Archives Fine Books Collecting Prize


Dawn at Archives Fine Books in Brisbane has announced Australia’s first book collecting prize! All of the details are on their website, but it’s for people up to the age of thirty-five who live in the Greater Brisbane area. It opens on the 1 January 2020 and deadline for entries is 29 February 2020.

Keep up with what these fine book people are doing on their Facebook page and go visit their bookshop at 40 Charlotte Street, Brisbane City. As they say themselves:

Located on the ground floor of John Mills Himself, a heritage-listed building in the heart of the Brisbane CBD, Archives Fine Books is one of the largest second-hand bookstores in Australia. Our size means we are like a number of specialty stores in one: literature, philosophy, politics, sport, military history, westerns, Australiana, esoterica, religion, law, business, science, science fiction, fantasy, popular fiction, biography, music, quilting…the list goes on…and on.

Established in 1985 by the well-remembered Emmanuel, the store has been cared for by a handful of unique personalities, each one contributing to its reputation as a Brisbane icon. Hamish Alcorn bought the business in 2008 and since then has organised more than half a million books, weathered  the GFC, the e-book revolution, and survived freak storms and floods. He also married Dawn Albinger and has strongly supported her vision to build the antiquarian and ‘Fine’ end of the business. Together they plan to keep the doors open for decades to come, contributing to the intellectual, cultural, and aesthetic life of Brisbane City.

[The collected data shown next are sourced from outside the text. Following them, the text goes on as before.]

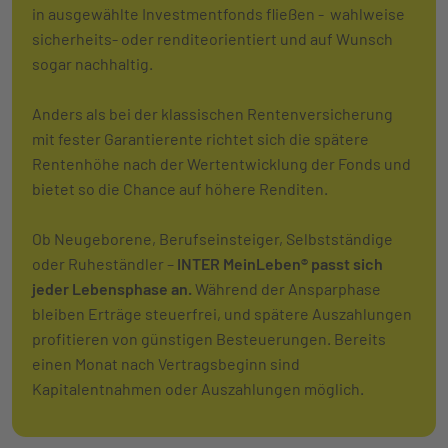
in ausgewählte Investmentfonds fließen - wahlweise
sicherheits- oder renditeorientiert und auf Wunsch
sogar nachhaltig.
Anders als bei der klassischen Rentenversicherung
mit fester Garantierente richtet sich die spätere
Rentenhöhe nach der Wertentwicklung der Fonds und
bietet so die Chance auf höhere Renditen.
Ob Neugeborene, Berufseinsteiger, Selbstständige
oder Ruheständler –
INTER MeinLeben® passt sich
jeder Lebensphase an.
Während der Ansparphase
bleiben Erträge steuerfrei, und spätere Auszahlungen
profitieren von günstigen Besteuerungen. Bereits
einen Monat nach Vertragsbeginn sind
Kapitalentnahmen oder Auszahlungen möglich.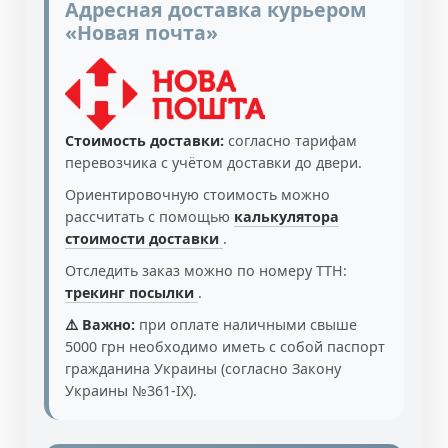
Адресная доставка курьером
«Новая почта»
Стоимость доставки:
согласно тарифам
перевозчика с учётом доставки до двери.
Ориентировочную стоимость можно
рассчитать с помощью
калькулятора
стоимости доставки
.
Отследить заказ можно по номеру ТТН:
трекинг посылки
.
⚠️ Важно:
при оплате наличными свыше
5000 грн необходимо иметь с собой паспорт
гражданина Украины (согласно Закону
Украины №361-IX).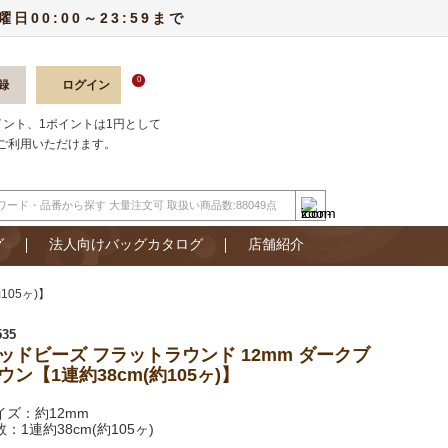
00:00～23:59まで
0
録
ログイン
ポイント、1ポイントは1円として
ご利用いただけます。
グ
法人向けバッグカタログ
店舗紹介
105ヶ)】
535
ッドビーズ フラットラウンド 12mm ダークブ
ウン【1連約38cm(約105ヶ)】
イズ：約12mm
：1連約38cm(約105ヶ)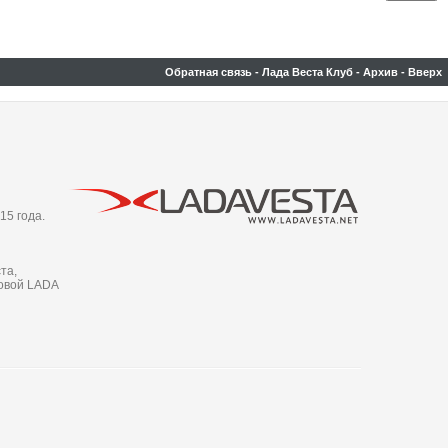
Обратная связь
-
Лада Веста Клуб
-
Архив
-
Вверх
15 года.
та,
новой LADA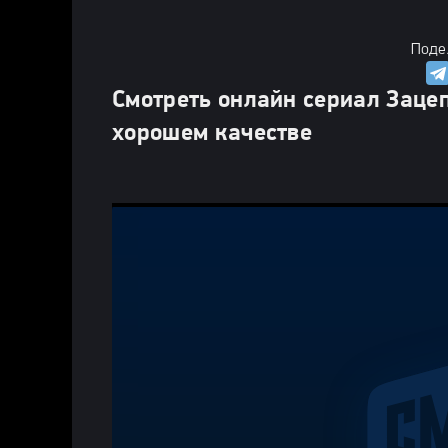
Поде
Смотреть онлайн сериал Зацепк
хорошем качестве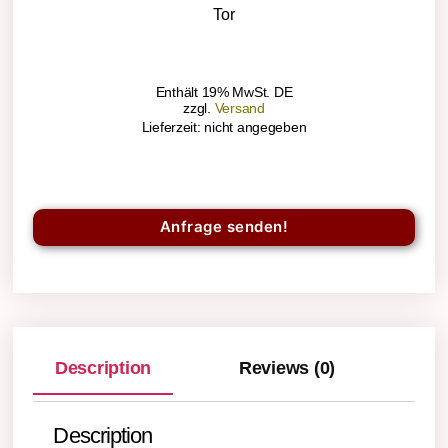
Tor
Enthält 19% MwSt. DE
zzgl.
Versand
Lieferzeit: nicht angegeben
Anfrage senden!
Description
Reviews (0)
Description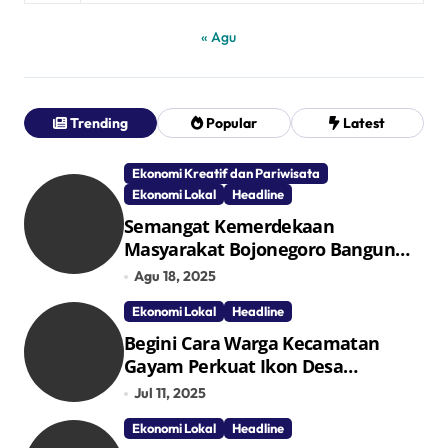
« Agu
Trending
Popular
Latest
Ekonomi Kreatif dan Pariwisata
Ekonomi Lokal
Headline
Semangat Kemerdekaan
Masyarakat Bojonegoro Bangun
Desa Mandiri Ekonomi
Agu 18, 2025
Ekonomi Lokal
Headline
Begini Cara Warga Kecamatan
Gayam Perkuat Ikon Desa
Penggerak Ekonomi Lokal Melalui
Jul 11, 2025
TPID
Ekonomi Lokal
Headline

I’ve been going there since the 1990s and have bought large numbers of books from them, including a full set of Anais Nin’s diaries. It’s rare that I leave without finding a book that I’ve long sought after, or one that I’ve just discovered is essential to read. I went once looking for Georg Büchner’s plays, particularly Wozzeck, and they had a copy!

Dawn and Hamish run an essential business for, without fine bookshops like theirs, our cultural lives run dry. We cannot live only by economics and, although I love a nice café or bar as much as the next person, we need enrichment of our creative and imaginative selves and a sharpening of our critical thinking skills as much as we need food and drink.